Likewise, during this time in history, based upon the celestial signs and the biblical promises, those who are wise are experiencing a similar expectancy.  There is a special feeling in the air.  It is the turn of the century and the blossoming of a new millennium.  Something is about to happen!  Jesus is soon to come, and we should have a great sense of divine expectation that is based upon the universal message of God’s servants, the promises of the Word of God, and the signs of the times!  We usually get what we expect!

·        I expect, during this season, for Jesus to come and reign on the throne of my life.

·        I expect to worship Him, as I have never worshipped Him before.

·        I expect that worship will transform my life and continue to take me into a new season in Him.

·        I expect the joy of Christmas!

(Finally, we come to:)

4.     The Divine Fulfillment (vs. 9-12).

After the magi left the presence of king Herod, they were supernaturally guided by the star to the location of the Child.  When they saw the star, they rejoiced exceedingly with great joy.

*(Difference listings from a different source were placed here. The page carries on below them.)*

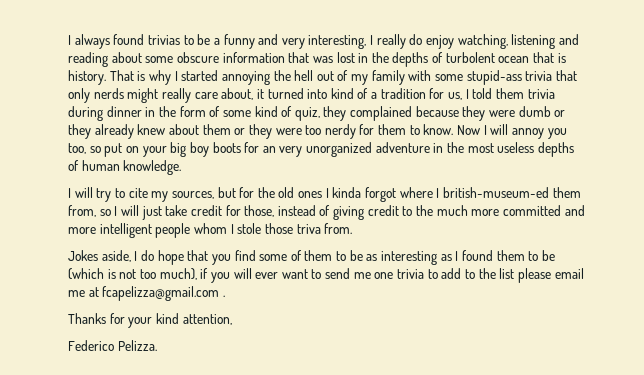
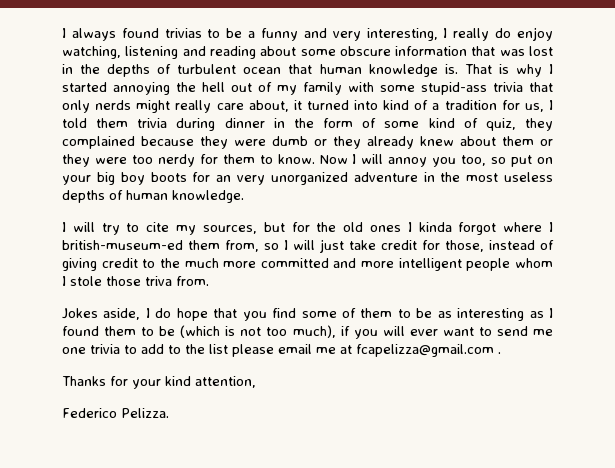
[445,52,495,63] turbolent -> [177,64,237,74] turbulent
[557,53,566,63] [68,70,106,85] is history. -> [319,64,458,77] human knowledge is.

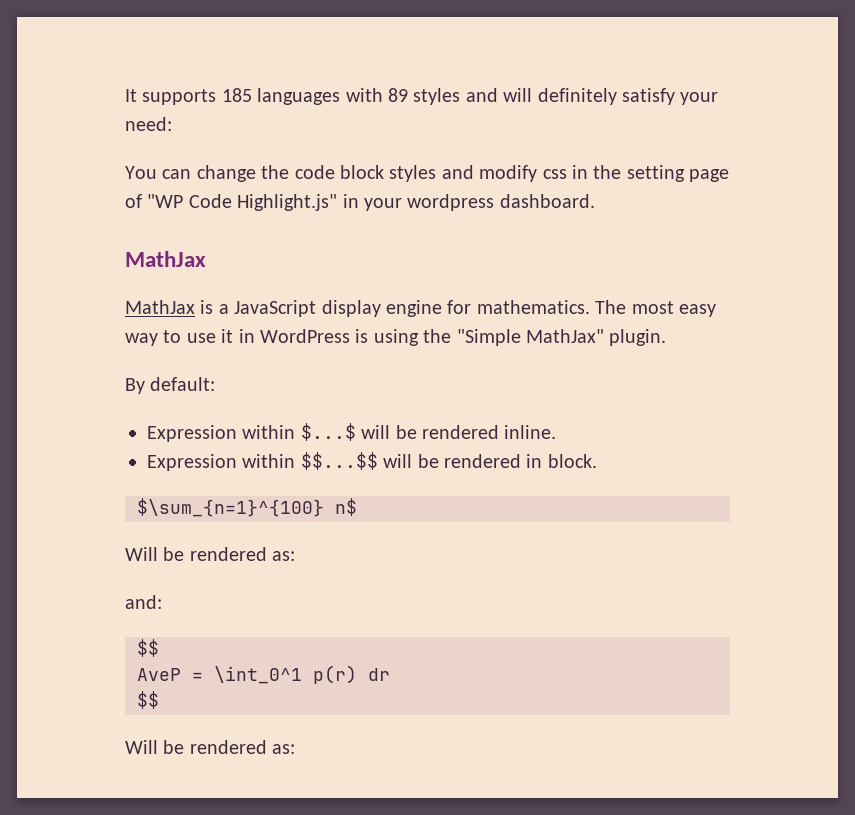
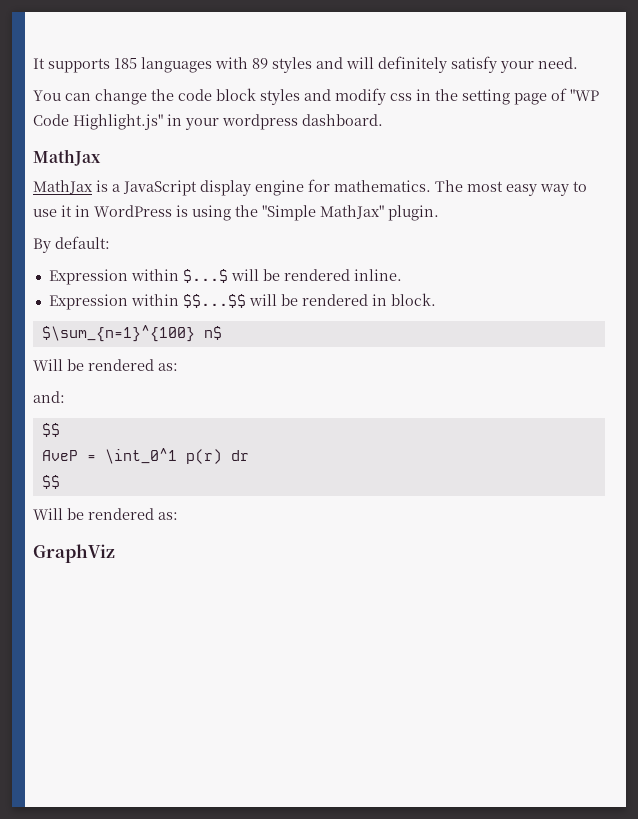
[125,117,172,131] need: -> [538,57,578,69] need.
(296, 749) none -> [33,544,115,563] // GraphViz

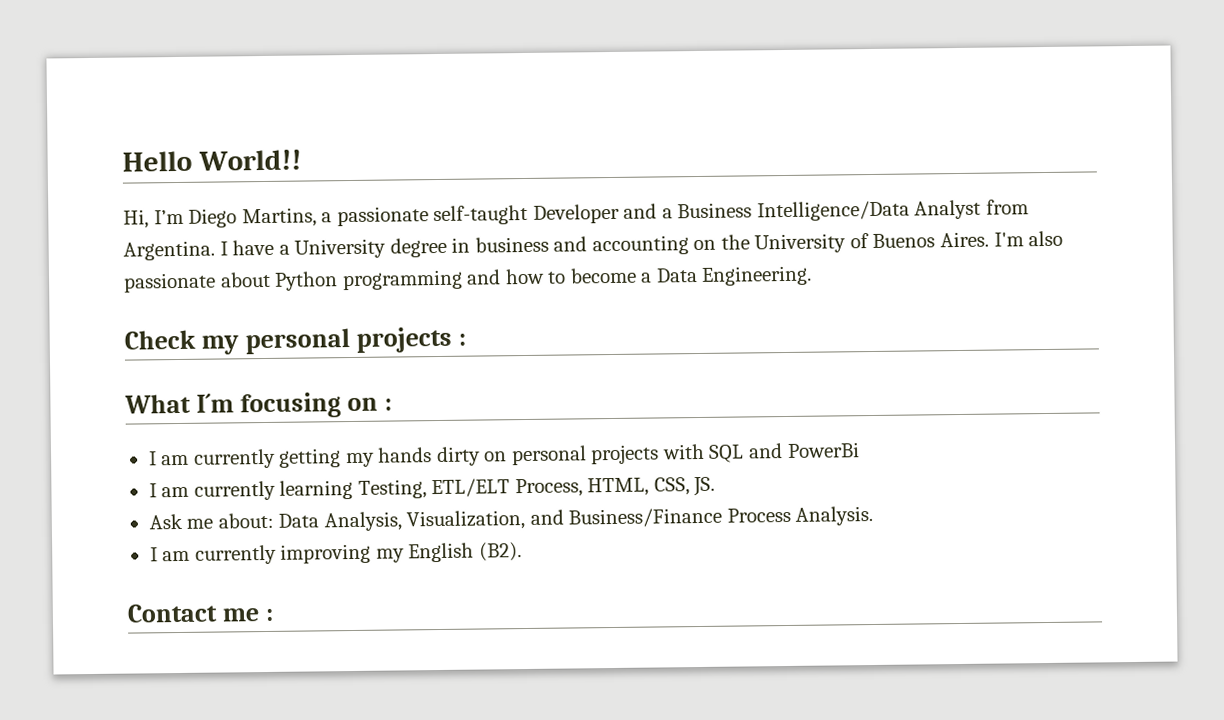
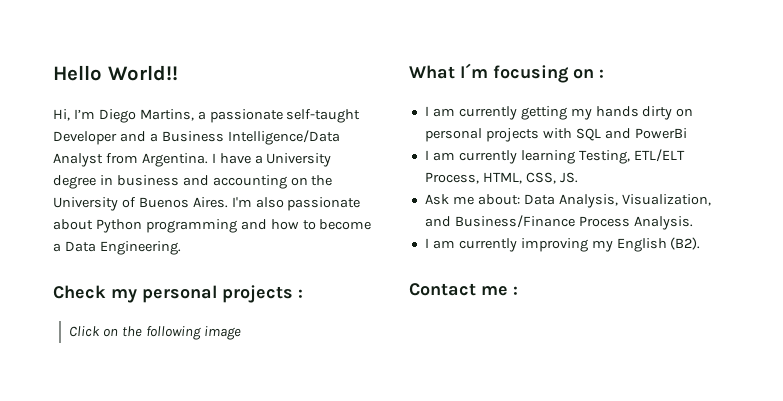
(466, 339) none -> [69,326,241,340] // Click on the following image

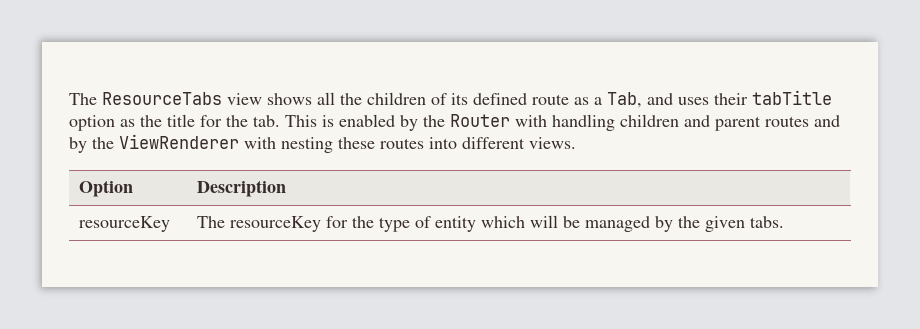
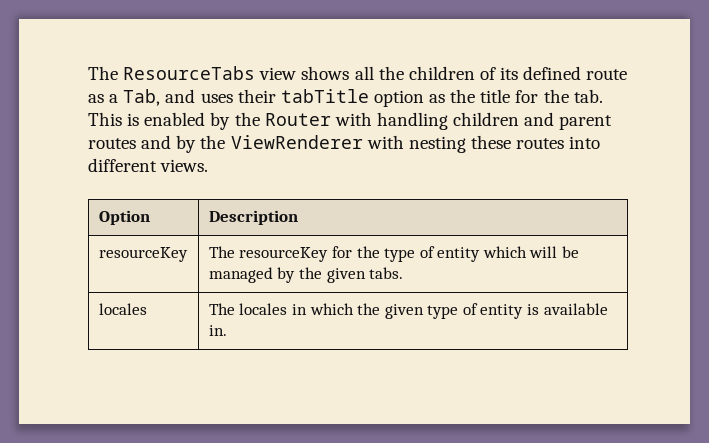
(784, 222) none -> [98,303,147,315] [208,303,608,319] [208,325,227,336] // locales | The locales in which the given type of entity is available in.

       Divine expectation is not by human siring, and neither is divine fulfillment.  We are guided to the fulfillment of our divine expectation, by the supernatural guidance of the Holy Spirit and the instrumentality of the Word of God.  We should rejoice exceedingly and with great joy, when we consider God’s care and His supernatural guidance in our lives.  It demonstrates to us that He is bent on creating divine expectation within us and then filling that divine expectation with Himself.

       Now, finally, the magi come to the realization of their divine quest.  They were seeking the King of Jews for one reason:  that they might worship Him.  At last, they enter the house, they see Him, and they fall to the ground and worship Him.  That is what the divine expectation of Christmas is all about!  It is about worship!  They not only physically worship Him by bowing down before Him, they worship Him by giving Him precious, costly gifts.  There can be no real worship without sacrifice.

·        The magi sacrificed their comforts by leaving home.

·        They sacrificed their security by talking to Herod.

·        They sacrificed their pride by bowing down before Him.

·        They sacrificed their livelihood by giving costly gifts.

       If we are going to experience the fullfillment of our divine expectation; if we are going to experience the realization of our divine quest; we are going to have to give up everything to go in search of Jesus for the purpose of worshipping Him.

·        We will have to leave our homes and comfort zones.

·        We will have to leave our secure surroundings and talk to dangerous people.

·        We will have to sacrifice our pride and give Him crazy praise and worship.

·        We will have to sacrifice our livelihood by giving Him tithes and offerings.

Our quest will have to be to find Him, so that we may worship Him!  And when we find Him and worship Him, we will experience something that is indescribably wondrous!!!

       Having been warned in a dream, by God, not to return to Herod, the magi left for their own country by another way.  Once they had worshipped Jesus, their revelation became clearer and they could not return by the same route that they had used in arriving.

       Once we worship Jesus Christ, our revelation will become even clearer.

       Once we worship Jesus Christ, we can never return to our previous states by backtracking our steps.  The Lord will lead us in a bold new direction!

(Now is the Day of Salvation!  Come to Jesus, Now!)


Call to Discipleship


[1]Donald A. Hagner, Word Biblical Commentary 33A, Matthew 1-13, Word Books, Dallas, Texas, 1993, p. 26.

[2] Edgardo Silvoso, taken from a memorandum to supporters and friends on “Plan Resistencia,” September 15, 1990:  p. 3.